Clinical drug-drug interactions (DDIs) have been a major cause for not only medical error but also adverse drug events (ADEs). The published literature on DDI clinical toxicity continues to grow significantly, and high-performance DDI information retrieval (IR) text mining methods are in high demand. The effectiveness of IR and its machine learning (ML) algorithm depends on the availability of a large amount of training and validation data that have been manually reviewed and annotated. In this study, we investigated how active learning (AL) might improve ML performance in clinical safety DDI IR analysis. We recognized that a direct application of AL would not address several primary challenges in DDI IR from the literature. For instance, the vast majority of abstracts in PubMed will be negative, existing positive and negative labeled samples do not represent the general sample distributions, and potentially biased samples may arise during uncertainty sampling in an AL algorithm. Therefore, we developed several novel sampling and ML schemes to improve AL performance in DDI IR analysis. In particular, random negative sampling was added as a part of AL since it has no expanse in the manual data label. We also used two ML algorithms in an AL process to differentiate random negative samples from manually labeled negative samples, and updated both the training and validation samples during the AL process to avoid or reduce biased sampling. Two supervised ML algorithms, support vector machine (SVM) and logistic regression (LR), were used to investigate the consistency of our proposed AL algorithm. Because the ultimate goal of clinical safety DDI IR is to retrieve all DDI toxicity-relevant abstracts, a recall rate of 0.99 was set in developing the AL methods. When we used our newly proposed AL method with SVM, the precision in differentiating the positive samples from manually labeled negative samples improved from 0.45 in the first round to 0.83 in the second round, and the precision in differentiating the positive samples from random negative samples improved from 0.70 to 0.82 in the first and second rounds, respectively. When our proposed AL method was used with LR, the improvements in precision followed a similar trend. However, the other AL algorithms tested did not show improved precision largely because of biased samples caused by the uncertainty sampling or differences between training and validation data sets.
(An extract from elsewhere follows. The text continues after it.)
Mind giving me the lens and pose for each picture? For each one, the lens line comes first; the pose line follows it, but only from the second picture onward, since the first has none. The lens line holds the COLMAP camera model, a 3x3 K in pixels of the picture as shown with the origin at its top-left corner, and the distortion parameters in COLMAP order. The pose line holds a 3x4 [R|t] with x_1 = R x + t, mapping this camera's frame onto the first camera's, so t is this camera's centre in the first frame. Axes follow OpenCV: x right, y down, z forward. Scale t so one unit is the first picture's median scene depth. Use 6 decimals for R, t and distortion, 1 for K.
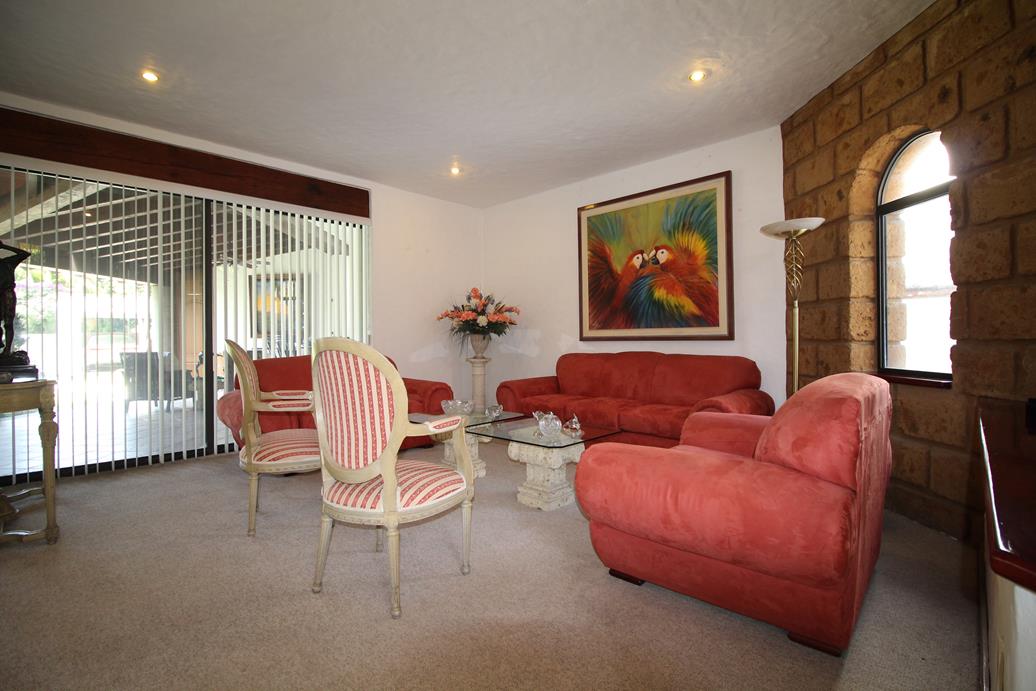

临床药物相互作用(DDIs)不仅是医疗差错的主要原因,也是药物不良事件(ADEs)的主要原因。关于DDI临床毒性的已发表文献仍在显著增加,因此对高性能的DDI信息检索(IR)文本挖掘方法有很高的需求。IR及其机器学习(ML)算法的有效性取决于大量经过人工审核和注释的训练及验证数据的可用性。在本研究中,我们调查了主动学习(AL)如何提高临床安全性DDI IR分析中的ML性能。我们认识到,直接应用AL并不能解决文献中DDI IR的几个主要挑战。例如,PubMed中的绝大多数摘要将为阴性,现有的阳性和阴性标记样本不能代表一般样本分布,并且在AL算法的不确定性采样过程中可能会出现潜在的偏差样本。因此,我们开发了几种新颖的采样和ML方案,以提高DDI IR分析中的AL性能。特别是,随机负采样被添加为AL的一部分,因为它在人工数据标记方面没有成本。我们还在AL过程中使用了两种ML算法,以区分随机负样本和人工标记的负样本,并在AL过程中更新训练和验证样本,以避免或减少偏差采样。使用两种监督ML算法,支持向量机(SVM)和逻辑回归(LR),来研究我们提出的AL算法的一致性。由于临床安全性DDI IR的最终目标是检索所有与DDI毒性相关的摘要,因此在开发AL方法时设定了0.99的召回率。当我们将新提出的AL方法与SVM一起使用时,区分阳性样本与人工标记阴性样本的精度从第一轮的0.45提高到第二轮的0.83,区分阳性样本与随机负样本的精度在第一轮和第二轮分别从0.70提高到0.82。当我们提出的AL方法与LR一起使用时,精度的提高遵循类似的趋势。然而,测试的其他AL算法在很大程度上没有显示出精度的提高,这主要是由于不确定性采样或训练与验证数据集之间的差异导致的偏差样本。